Nous traversons présentement une zone de turbulences

Par Sylvain B. Tremblay | 14 janvier 2019 | Dernière mise à jour le 15 août 2023
4 minutes de lecture
Concept d'investisseurs observant, inquiets, les courbes d'un tableau boursier.
Photo : gopixa / 123RF

Prière de garder vos ceintures attachées jusqu’à ce que l’on éteigne la consigne de sécurité…  « Zone de turbulences » : le qualificatif est bien faible pour décrire l’état actuel des marchés. En octobre, la Bourse de New York a connu une baisse de 5,5 % en deux jours, suivie d’une hausse de 3,5 %, pour ensuite replonger de plus de 3 % et remonter de presque 2 %, sans compter les mouvements prononcés qui se sont poursuivis en novembre… Pendant ce temps, la Bourse de Toronto peine à suivre la remontée, mais encaisse presque toute la débâcle.

Comble de malheur, la hausse des taux fait bien mal paraître le marché obligataire, qui en prend pour son rhume, accumulant quelques reculs mensuels pour finir l’année en territoire négatif.  Mais que se passe-t-il? Serions-nous dans une situation similaire à celle de 2008? Il faut se rappeler qu’au cours de cette mémorable année, le marché obligataire avait tout de même réalisé un rendement impressionnant de plus de 10 %…

Une explication 

Mais d’où provient toute cette volatilité? Les marchés seraient en effet en train d’anticiper une récession mondiale. Nous nous retrouvons à la fin d’un cycle haussier qui dure depuis la crise de 2008. Ces périodes sont caractérisées par une hausse de la volatilité sur les différents marchés, engendrée par une plus grande nervosité chez l’investisseur devant l’incertitude quant à la durée éventuelle du présent cycle.

Un cycle financier d’une durée de 10 ans n’est cependant pas exceptionnel. On a qu’à se référer à celui de 1960 à 1970 ou, plus près de nous, celui de 1990 à 2000. Les plus vieux se souviendront très certainement de l’excès de volatilité des marchés en 2000 et, croyez-moi, ce phénomène n’était nullement attribuable au bogue de l’an 2000…

Phénomène à surveiller s’il en est un en pareille période : le rapport entre les taux à court terme et les taux à long terme. Les huit récessions répertoriées chez nos voisins du Sud depuis 1960 sont survenues immédiatement après l’inversement de la courbe des taux d’intérêt, les taux à court terme (trois mois) devenant supérieurs aux taux à plus long terme (10 ans). Lorsqu’on analyse ce rapport de plus près, on se rend bien compte que la tendance actuelle des taux d’intérêt pointe directement dans ce sens. L’éventualité d’une récession aux États-Unis n’est donc pas une lubie d’économiste, mais un scénario probable au cours des prochains mois.

Que faire?

Comment alors gérer ses avoirs en prenant en compte cette hypothèse? Ne surtout pas paniquer… Pour l’épargnant qui gère son portefeuille en respectant une politique de placement à long terme bien précise, il n’y a pas grand-chose à faire, à part constater l’évolution des marchés en dents de scie et rééquilibrer son portefeuille de temps à autre de façon à ramener ses positions près de leur cible.

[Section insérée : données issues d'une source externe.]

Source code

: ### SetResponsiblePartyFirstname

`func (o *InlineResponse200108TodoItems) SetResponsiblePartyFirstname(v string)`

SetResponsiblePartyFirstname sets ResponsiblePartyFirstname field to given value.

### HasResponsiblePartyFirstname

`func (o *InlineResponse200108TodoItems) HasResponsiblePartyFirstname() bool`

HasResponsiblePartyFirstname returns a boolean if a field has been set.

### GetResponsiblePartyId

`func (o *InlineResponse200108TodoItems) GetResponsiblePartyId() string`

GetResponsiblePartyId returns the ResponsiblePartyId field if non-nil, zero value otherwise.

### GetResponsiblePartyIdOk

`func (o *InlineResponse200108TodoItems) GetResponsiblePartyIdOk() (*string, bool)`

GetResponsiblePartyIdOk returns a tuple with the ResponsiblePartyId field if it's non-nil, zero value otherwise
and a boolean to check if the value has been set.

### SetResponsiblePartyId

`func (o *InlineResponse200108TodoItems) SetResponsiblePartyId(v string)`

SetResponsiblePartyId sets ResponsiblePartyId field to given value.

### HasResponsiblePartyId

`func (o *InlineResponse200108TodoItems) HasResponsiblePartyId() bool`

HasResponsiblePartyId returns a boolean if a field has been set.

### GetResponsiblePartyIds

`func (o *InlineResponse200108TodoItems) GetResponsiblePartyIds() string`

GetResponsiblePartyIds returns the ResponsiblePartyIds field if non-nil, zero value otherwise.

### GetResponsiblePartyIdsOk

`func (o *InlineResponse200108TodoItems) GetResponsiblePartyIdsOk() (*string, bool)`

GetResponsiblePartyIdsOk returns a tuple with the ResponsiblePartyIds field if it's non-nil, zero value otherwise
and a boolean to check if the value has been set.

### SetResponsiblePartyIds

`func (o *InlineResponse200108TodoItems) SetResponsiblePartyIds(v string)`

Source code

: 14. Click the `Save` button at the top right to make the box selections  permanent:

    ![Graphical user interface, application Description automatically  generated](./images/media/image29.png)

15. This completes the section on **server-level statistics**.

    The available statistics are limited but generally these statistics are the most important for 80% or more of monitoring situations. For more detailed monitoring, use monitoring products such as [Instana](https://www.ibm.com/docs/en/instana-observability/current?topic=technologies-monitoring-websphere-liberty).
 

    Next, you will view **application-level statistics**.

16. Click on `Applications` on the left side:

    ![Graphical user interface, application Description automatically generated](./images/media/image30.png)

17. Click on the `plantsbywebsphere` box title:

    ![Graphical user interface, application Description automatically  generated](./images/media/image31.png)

Le gestionnaire de placement proactif, qui a anticipé à temps cette « zone de turbulences », aura préalablement pris ses profits sur ses titres américains et les aura placés sur le marché monétaire, le temps de laisser passer l’orage. Comme les marchés financiers ont tendance à rebondir rapidement, il ne faudrait cependant pas laisser « dormir » cette somme trop longtemps, au risque de manquer le train lorsque le marché reprendra de la vigueur (pensons à 2009).

En redéployant les liquidités ainsi obtenues, dans le marché canadien par exemple, le gestionnaire réalisera de très bons coups en achetant des titres à des prix à peine plus hauts que leur valeur comptable et qui versent d’excellents dividendes. Certains secteurs du S&P/TSX assurent une plus grande stabilité que les secteurs plus cycliques. Ceux de la consommation de base, des télécommunications ou des services financiers en sont de bons exemples. L’épargnant pourra s’y replier et percevoir de bons dividendes.

Mais gare à ne pas tomber dans la synchronisation de marché (market timing), approche qui relève plus de l’art ou de l’intuition que de la science… Il n’existe hélas pas de recette miracle en pareil contexte, sauf pour les détenteurs de la vérité absolue ou les utilisateurs de boule de cristal.

Sylvain B. Tremblay, ­Adm.A., ­Pl. Fin., est ­vice-président, ­Gestion privée à ­Optimum ­Gestion de placements.